* **PROBLEM REQUIREMENTS**: Go through the data below and copy each line that includes "lines".
Top of THE DATA
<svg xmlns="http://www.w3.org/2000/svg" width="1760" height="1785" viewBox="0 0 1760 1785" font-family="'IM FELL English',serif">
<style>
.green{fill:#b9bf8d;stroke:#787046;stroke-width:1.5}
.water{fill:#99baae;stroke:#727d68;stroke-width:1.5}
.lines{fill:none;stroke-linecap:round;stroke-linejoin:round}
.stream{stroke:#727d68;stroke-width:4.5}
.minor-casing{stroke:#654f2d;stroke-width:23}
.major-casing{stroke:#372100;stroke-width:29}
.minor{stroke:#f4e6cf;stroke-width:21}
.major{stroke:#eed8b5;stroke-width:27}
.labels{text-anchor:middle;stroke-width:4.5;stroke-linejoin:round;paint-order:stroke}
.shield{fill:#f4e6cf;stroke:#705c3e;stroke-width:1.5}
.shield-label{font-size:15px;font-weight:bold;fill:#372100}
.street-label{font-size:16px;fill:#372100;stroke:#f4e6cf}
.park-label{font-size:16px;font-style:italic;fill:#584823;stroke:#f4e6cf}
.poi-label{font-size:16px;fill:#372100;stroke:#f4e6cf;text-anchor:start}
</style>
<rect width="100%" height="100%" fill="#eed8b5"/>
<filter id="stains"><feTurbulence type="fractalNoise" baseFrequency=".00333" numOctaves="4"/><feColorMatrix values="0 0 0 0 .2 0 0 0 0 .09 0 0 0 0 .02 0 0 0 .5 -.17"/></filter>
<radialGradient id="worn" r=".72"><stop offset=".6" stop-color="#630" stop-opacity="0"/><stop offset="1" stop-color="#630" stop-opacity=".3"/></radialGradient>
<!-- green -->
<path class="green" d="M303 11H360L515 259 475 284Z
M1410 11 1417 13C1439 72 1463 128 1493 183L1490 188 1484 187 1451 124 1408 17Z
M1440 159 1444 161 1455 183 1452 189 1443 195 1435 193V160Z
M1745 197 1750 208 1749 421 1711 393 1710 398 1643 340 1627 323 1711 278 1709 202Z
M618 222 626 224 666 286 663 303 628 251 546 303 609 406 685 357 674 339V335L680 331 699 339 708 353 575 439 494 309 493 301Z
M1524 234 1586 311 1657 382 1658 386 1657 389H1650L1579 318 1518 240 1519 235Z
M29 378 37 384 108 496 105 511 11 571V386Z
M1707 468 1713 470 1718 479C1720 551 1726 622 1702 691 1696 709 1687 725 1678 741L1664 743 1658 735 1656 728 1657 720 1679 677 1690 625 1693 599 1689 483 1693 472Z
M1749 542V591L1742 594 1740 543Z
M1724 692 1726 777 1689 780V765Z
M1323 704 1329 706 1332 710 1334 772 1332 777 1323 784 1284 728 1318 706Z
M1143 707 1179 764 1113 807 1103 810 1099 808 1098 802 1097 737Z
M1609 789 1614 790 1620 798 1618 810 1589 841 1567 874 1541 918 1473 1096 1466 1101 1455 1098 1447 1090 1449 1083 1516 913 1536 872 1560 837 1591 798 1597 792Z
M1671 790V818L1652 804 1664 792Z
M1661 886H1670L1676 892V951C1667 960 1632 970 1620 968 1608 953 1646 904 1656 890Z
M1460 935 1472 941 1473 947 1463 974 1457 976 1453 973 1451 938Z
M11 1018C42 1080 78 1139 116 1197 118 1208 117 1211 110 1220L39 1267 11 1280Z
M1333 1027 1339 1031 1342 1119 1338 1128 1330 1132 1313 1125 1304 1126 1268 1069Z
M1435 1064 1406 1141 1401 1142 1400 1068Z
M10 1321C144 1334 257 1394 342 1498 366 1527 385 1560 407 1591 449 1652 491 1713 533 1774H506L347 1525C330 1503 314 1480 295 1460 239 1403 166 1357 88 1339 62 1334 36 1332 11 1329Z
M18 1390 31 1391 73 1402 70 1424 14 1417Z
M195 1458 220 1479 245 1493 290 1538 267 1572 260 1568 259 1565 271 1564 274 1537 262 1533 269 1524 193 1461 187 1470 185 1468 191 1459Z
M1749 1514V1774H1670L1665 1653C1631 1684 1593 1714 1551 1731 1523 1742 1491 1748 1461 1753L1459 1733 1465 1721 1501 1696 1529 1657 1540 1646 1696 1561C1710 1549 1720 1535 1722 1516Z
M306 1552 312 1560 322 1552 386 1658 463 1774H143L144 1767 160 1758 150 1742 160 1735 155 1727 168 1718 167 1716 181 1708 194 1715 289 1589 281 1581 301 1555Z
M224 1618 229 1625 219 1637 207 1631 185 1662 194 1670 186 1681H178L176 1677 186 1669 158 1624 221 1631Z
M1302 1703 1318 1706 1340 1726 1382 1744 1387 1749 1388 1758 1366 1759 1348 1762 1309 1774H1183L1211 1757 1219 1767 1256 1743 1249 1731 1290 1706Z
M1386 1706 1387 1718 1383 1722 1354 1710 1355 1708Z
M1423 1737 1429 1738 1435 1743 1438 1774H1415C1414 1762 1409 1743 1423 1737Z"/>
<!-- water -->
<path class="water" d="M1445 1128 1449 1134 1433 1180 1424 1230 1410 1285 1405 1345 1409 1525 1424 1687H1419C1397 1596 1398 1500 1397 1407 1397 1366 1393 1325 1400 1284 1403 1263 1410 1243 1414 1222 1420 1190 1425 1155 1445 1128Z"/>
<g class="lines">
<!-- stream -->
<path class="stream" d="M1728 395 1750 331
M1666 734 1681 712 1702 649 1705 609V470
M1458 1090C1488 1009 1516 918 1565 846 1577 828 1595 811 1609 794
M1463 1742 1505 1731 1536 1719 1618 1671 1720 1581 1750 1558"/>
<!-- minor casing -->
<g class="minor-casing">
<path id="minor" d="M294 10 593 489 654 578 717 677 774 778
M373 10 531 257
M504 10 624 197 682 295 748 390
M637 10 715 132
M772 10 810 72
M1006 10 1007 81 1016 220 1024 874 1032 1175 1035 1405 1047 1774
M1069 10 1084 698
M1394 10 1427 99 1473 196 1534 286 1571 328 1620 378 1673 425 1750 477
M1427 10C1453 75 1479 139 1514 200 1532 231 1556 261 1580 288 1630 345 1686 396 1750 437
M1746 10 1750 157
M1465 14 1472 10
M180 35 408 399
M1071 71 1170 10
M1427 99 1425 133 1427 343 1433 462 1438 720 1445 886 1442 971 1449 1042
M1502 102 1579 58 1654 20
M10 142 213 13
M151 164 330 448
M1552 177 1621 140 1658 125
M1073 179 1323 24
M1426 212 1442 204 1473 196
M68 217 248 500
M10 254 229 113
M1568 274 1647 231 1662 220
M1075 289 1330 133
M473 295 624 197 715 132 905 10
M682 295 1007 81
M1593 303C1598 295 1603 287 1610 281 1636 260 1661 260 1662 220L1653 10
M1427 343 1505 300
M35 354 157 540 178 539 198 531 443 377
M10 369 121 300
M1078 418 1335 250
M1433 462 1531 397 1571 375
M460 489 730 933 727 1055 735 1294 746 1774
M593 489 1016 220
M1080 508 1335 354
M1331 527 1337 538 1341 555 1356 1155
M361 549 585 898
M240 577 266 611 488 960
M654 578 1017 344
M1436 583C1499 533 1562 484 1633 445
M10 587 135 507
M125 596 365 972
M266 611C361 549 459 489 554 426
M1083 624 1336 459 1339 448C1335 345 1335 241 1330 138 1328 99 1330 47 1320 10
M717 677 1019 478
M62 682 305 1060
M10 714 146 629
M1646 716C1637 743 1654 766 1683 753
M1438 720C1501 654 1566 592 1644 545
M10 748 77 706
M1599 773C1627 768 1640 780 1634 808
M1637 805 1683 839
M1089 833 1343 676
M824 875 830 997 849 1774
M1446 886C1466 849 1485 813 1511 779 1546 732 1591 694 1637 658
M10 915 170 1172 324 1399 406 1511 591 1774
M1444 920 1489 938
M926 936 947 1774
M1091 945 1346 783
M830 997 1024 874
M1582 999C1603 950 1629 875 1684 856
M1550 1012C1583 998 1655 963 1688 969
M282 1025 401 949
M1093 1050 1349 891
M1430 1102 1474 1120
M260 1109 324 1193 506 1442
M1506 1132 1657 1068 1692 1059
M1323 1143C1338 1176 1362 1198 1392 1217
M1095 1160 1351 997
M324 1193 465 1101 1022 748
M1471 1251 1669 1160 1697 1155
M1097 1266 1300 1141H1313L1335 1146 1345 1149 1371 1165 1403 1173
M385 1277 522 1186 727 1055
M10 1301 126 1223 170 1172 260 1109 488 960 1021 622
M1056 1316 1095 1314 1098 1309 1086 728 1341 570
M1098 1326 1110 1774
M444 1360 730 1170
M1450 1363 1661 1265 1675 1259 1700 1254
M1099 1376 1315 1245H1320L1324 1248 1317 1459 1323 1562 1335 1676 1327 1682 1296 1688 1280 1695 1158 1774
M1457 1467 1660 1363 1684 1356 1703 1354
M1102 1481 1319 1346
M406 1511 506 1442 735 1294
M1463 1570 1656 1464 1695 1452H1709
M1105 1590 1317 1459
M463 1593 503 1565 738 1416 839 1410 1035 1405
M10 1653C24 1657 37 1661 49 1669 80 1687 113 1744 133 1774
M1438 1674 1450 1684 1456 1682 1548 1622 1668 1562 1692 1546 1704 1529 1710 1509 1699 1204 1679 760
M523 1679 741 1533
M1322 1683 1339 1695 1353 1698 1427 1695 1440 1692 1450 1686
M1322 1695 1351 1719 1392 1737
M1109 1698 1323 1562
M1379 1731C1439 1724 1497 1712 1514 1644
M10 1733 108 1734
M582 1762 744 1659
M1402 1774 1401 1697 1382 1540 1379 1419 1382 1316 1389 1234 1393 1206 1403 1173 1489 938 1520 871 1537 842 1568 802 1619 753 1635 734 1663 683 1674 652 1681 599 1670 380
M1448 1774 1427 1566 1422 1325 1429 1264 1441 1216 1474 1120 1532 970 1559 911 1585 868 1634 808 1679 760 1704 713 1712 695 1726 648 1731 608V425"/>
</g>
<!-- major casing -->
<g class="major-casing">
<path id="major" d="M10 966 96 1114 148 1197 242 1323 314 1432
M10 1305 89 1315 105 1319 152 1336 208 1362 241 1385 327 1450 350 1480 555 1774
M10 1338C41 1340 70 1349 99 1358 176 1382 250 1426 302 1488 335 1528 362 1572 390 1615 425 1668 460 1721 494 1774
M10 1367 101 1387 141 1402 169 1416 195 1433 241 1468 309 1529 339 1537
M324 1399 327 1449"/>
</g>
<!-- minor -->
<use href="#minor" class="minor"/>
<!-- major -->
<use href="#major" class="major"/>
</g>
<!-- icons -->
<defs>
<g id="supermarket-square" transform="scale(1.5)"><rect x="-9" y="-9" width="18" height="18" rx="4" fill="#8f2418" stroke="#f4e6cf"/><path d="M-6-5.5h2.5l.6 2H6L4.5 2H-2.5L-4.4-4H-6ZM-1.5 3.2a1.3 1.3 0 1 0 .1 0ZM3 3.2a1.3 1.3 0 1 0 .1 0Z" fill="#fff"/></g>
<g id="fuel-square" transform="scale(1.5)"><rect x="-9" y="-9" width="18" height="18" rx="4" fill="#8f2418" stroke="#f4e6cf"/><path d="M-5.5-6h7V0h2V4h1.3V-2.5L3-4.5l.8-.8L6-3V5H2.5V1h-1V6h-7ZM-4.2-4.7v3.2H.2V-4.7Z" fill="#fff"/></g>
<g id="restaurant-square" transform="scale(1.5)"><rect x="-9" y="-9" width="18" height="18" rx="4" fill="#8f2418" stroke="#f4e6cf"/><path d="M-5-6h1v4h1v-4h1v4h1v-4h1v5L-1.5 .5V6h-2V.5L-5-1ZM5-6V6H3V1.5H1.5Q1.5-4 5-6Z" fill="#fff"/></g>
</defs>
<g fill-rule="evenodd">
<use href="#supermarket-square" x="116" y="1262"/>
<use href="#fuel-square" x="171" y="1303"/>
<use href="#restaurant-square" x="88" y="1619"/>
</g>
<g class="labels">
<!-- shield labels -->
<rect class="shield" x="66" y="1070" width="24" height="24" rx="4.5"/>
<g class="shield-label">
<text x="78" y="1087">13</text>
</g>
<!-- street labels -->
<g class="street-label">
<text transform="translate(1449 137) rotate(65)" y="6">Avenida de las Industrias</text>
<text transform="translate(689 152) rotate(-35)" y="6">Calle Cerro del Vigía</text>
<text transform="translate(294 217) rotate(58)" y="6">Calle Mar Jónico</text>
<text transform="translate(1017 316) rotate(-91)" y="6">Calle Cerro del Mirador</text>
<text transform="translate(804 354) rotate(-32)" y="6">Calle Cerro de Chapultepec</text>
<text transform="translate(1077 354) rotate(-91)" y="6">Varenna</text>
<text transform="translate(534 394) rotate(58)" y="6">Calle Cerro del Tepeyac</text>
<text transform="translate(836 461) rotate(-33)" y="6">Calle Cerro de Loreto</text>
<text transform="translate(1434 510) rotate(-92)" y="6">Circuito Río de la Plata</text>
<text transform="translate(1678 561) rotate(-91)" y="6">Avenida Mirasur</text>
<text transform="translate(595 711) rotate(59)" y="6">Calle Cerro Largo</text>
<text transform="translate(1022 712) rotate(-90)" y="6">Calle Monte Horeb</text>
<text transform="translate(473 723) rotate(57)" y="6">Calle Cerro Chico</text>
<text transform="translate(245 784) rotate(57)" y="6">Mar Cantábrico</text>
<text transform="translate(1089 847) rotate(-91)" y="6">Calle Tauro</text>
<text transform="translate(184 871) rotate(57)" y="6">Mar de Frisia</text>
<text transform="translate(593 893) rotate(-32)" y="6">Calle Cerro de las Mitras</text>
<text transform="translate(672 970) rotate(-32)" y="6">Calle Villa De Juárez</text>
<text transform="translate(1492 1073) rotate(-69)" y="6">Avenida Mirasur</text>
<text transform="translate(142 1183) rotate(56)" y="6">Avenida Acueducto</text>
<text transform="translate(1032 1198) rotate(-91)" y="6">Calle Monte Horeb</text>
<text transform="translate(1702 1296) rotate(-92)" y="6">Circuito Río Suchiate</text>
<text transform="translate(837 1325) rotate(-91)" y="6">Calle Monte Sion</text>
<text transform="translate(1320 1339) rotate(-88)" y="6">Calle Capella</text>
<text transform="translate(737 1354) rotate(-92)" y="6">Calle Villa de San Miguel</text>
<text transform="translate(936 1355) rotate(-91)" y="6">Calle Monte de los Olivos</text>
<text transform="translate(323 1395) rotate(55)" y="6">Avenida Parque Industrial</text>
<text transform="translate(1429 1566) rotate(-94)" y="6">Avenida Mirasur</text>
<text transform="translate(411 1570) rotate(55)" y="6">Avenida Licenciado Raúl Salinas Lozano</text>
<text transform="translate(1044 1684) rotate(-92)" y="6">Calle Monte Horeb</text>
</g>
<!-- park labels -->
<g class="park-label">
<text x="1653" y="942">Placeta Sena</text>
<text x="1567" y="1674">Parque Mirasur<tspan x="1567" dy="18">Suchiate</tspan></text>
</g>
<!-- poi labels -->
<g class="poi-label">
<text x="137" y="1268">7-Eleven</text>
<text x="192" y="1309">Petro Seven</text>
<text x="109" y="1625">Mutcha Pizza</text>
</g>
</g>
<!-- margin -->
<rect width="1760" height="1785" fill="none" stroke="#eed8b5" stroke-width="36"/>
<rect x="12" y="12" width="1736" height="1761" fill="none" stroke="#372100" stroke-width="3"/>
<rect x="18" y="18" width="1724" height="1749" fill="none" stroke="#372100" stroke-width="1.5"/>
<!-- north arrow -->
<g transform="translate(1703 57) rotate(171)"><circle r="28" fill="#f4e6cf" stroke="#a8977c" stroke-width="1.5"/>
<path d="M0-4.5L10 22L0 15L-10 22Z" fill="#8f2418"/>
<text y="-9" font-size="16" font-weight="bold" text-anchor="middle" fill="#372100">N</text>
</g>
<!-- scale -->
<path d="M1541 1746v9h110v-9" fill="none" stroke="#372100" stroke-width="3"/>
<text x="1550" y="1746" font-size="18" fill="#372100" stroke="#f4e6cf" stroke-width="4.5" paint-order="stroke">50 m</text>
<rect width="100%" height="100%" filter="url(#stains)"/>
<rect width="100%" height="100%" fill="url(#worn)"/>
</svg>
Bottom of THE DATA
* **EXERCISE SOLUTION**:
.lines{fill:none;stroke-linecap:round;stroke-linejoin:round}
<g class="lines">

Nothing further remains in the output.